• **Task directions**:
I would like every line of the records below that contains the word "APERTURE" copied.

• **Task data**:
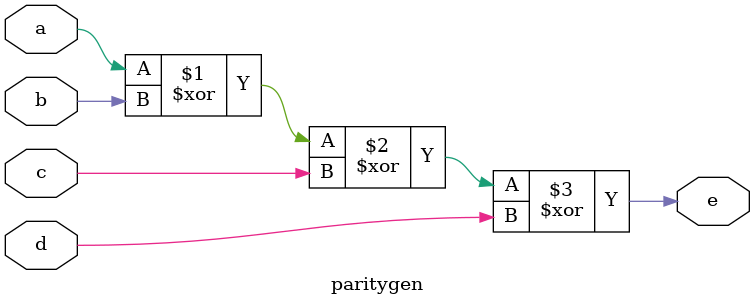
<source format=v>
`timescale 1ns / 1ps

module paritygen(
  input a, b, c, d,
  output e
);

assign e = a^b^c^d;

endmodule

</source>
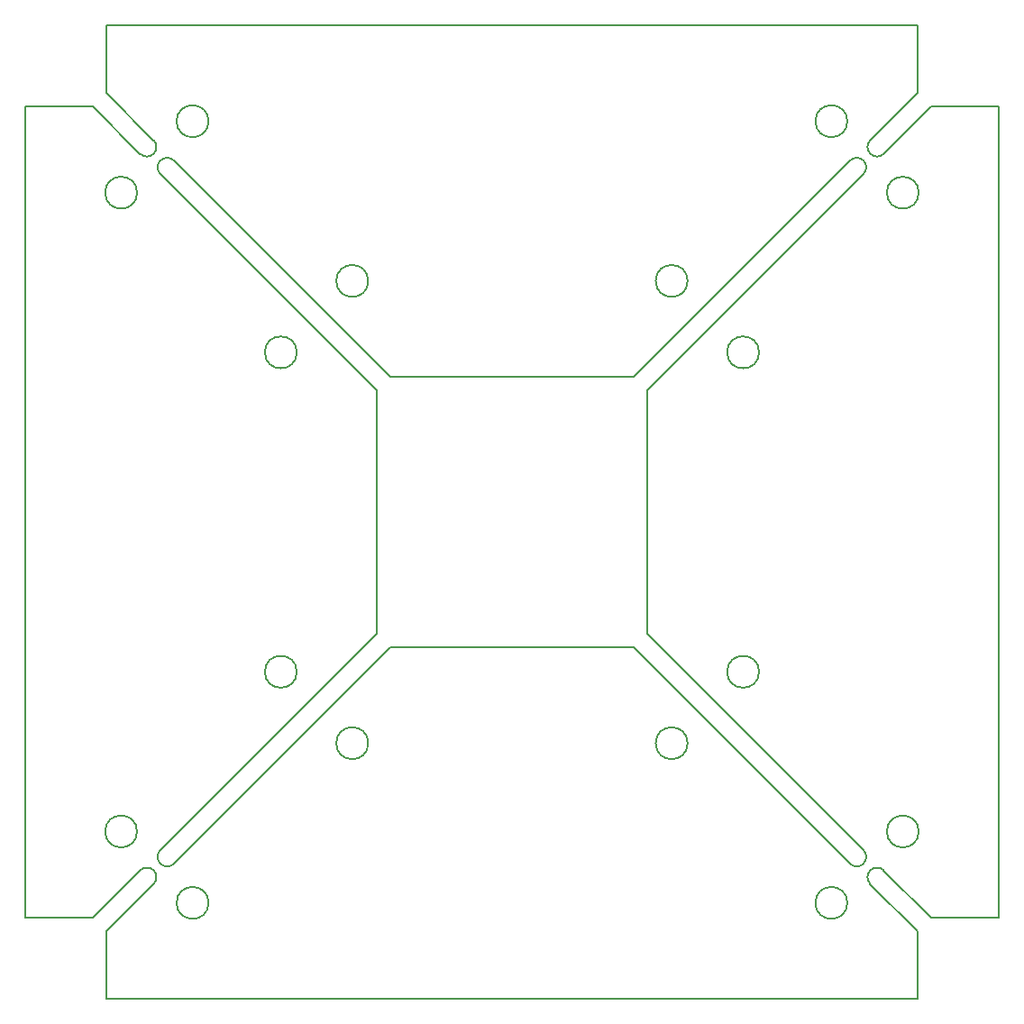
<source format=gm1>
G04 #@! TF.FileFunction,Profile,NP*
%FSLAX46Y46*%
G04 Gerber Fmt 4.6, Leading zero omitted, Abs format (unit mm)*
G04 Created by KiCad (PCBNEW 4.0.1-stable) date 2017/04/12 16:11:32*
%MOMM*%
G01*
G04 APERTURE LIST*
%ADD10C,0.100000*%
%ADD11C,0.150000*%
G04 APERTURE END LIST*
D10*
D11*
X124460000Y-41910000D02*
G75*
G03X124460000Y-43180000I635000J-635000D01*
G01*
X125730000Y-41910000D02*
G75*
G03X124460000Y-41910000I-635000J-635000D01*
G01*
X123825000Y-41275000D02*
G75*
G03X123825000Y-40005000I-635000J635000D01*
G01*
X122555000Y-41275000D02*
G75*
G03X123825000Y-41275000I635000J635000D01*
G01*
X190500000Y-41910000D02*
G75*
G03X189230000Y-41910000I-635000J-635000D01*
G01*
X190500000Y-43180000D02*
G75*
G03X190500000Y-41910000I-635000J635000D01*
G01*
X191135000Y-40005000D02*
G75*
G03X191135000Y-41275000I635000J-635000D01*
G01*
X191135000Y-41275000D02*
G75*
G03X192405000Y-41275000I635000J635000D01*
G01*
X192405000Y-108585000D02*
G75*
G03X191135000Y-108585000I-635000J-635000D01*
G01*
X191135000Y-108585000D02*
G75*
G03X191135000Y-109855000I635000J-635000D01*
G01*
X189230000Y-107950000D02*
G75*
G03X190500000Y-107950000I635000J635000D01*
G01*
X190500000Y-107950000D02*
G75*
G03X190500000Y-106680000I-635000J635000D01*
G01*
X124460000Y-106680000D02*
G75*
G03X124460000Y-107950000I635000J-635000D01*
G01*
X124460000Y-107950000D02*
G75*
G03X125730000Y-107950000I635000J635000D01*
G01*
X123825000Y-109855000D02*
G75*
G03X123825000Y-108585000I-635000J635000D01*
G01*
X123825000Y-108585000D02*
G75*
G03X122555000Y-108585000I-635000J-635000D01*
G01*
X195580000Y-29210000D02*
X119380000Y-29210000D01*
X195580000Y-29210000D02*
X195580000Y-35560000D01*
X119380000Y-35560000D02*
X119380000Y-29210000D01*
X188980000Y-38220000D02*
G75*
G03X188980000Y-38220000I-1500000J0D01*
G01*
X173980000Y-53220000D02*
G75*
G03X173980000Y-53220000I-1500000J0D01*
G01*
X128980000Y-38220000D02*
G75*
G03X128980000Y-38220000I-1500000J0D01*
G01*
X195580000Y-35560000D02*
X191135000Y-40005000D01*
X119380000Y-35560000D02*
X123825000Y-40005000D01*
X125730000Y-41910000D02*
X139700000Y-55880000D01*
X139700000Y-55880000D02*
X146050000Y-62230000D01*
X146050000Y-62230000D02*
X168910000Y-62230000D01*
X168910000Y-62230000D02*
X175260000Y-55880000D01*
X189230000Y-41910000D02*
X175260000Y-55880000D01*
X143980000Y-53220000D02*
G75*
G03X143980000Y-53220000I-1500000J0D01*
G01*
X137270000Y-89930000D02*
G75*
G03X137270000Y-89930000I-1500000J0D01*
G01*
X124460000Y-43180000D02*
X138430000Y-57150000D01*
X144780000Y-63500000D02*
X138430000Y-57150000D01*
X144780000Y-86360000D02*
X144780000Y-63500000D01*
X138430000Y-92710000D02*
X144780000Y-86360000D01*
X124460000Y-106680000D02*
X138430000Y-92710000D01*
X118110000Y-113030000D02*
X122555000Y-108585000D01*
X118110000Y-36830000D02*
X122555000Y-41275000D01*
X122270000Y-104930000D02*
G75*
G03X122270000Y-104930000I-1500000J0D01*
G01*
X137270000Y-59930000D02*
G75*
G03X137270000Y-59930000I-1500000J0D01*
G01*
X122270000Y-44930000D02*
G75*
G03X122270000Y-44930000I-1500000J0D01*
G01*
X118110000Y-113030000D02*
X111760000Y-113030000D01*
X111760000Y-36830000D02*
X118110000Y-36830000D01*
X111760000Y-36830000D02*
X111760000Y-113030000D01*
X203200000Y-113030000D02*
X203200000Y-36830000D01*
X203200000Y-113030000D02*
X196850000Y-113030000D01*
X196850000Y-36830000D02*
X203200000Y-36830000D01*
X195690000Y-104930000D02*
G75*
G03X195690000Y-104930000I-1500000J0D01*
G01*
X180690000Y-89930000D02*
G75*
G03X180690000Y-89930000I-1500000J0D01*
G01*
X195690000Y-44930000D02*
G75*
G03X195690000Y-44930000I-1500000J0D01*
G01*
X196850000Y-113030000D02*
X192405000Y-108585000D01*
X196850000Y-36830000D02*
X192405000Y-41275000D01*
X190500000Y-43180000D02*
X176530000Y-57150000D01*
X176530000Y-57150000D02*
X170180000Y-63500000D01*
X170180000Y-63500000D02*
X170180000Y-86360000D01*
X170180000Y-86360000D02*
X176530000Y-92710000D01*
X190500000Y-106680000D02*
X176530000Y-92710000D01*
X180690000Y-59930000D02*
G75*
G03X180690000Y-59930000I-1500000J0D01*
G01*
X173980000Y-96640000D02*
G75*
G03X173980000Y-96640000I-1500000J0D01*
G01*
X125730000Y-107950000D02*
X139700000Y-93980000D01*
X146050000Y-87630000D02*
X139700000Y-93980000D01*
X168910000Y-87630000D02*
X146050000Y-87630000D01*
X175260000Y-93980000D02*
X168910000Y-87630000D01*
X189230000Y-107950000D02*
X175260000Y-93980000D01*
X195580000Y-114300000D02*
X191135000Y-109855000D01*
X119380000Y-114300000D02*
X123825000Y-109855000D01*
X188980000Y-111640000D02*
G75*
G03X188980000Y-111640000I-1500000J0D01*
G01*
X143980000Y-96640000D02*
G75*
G03X143980000Y-96640000I-1500000J0D01*
G01*
X128980000Y-111640000D02*
G75*
G03X128980000Y-111640000I-1500000J0D01*
G01*
X195580000Y-114300000D02*
X195580000Y-120650000D01*
X119380000Y-120650000D02*
X119380000Y-114300000D01*
X119380000Y-120650000D02*
X195580000Y-120650000D01*
M02*

</source>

• **Answer box**:
G04 APERTURE LIST*
G04 APERTURE END LIST*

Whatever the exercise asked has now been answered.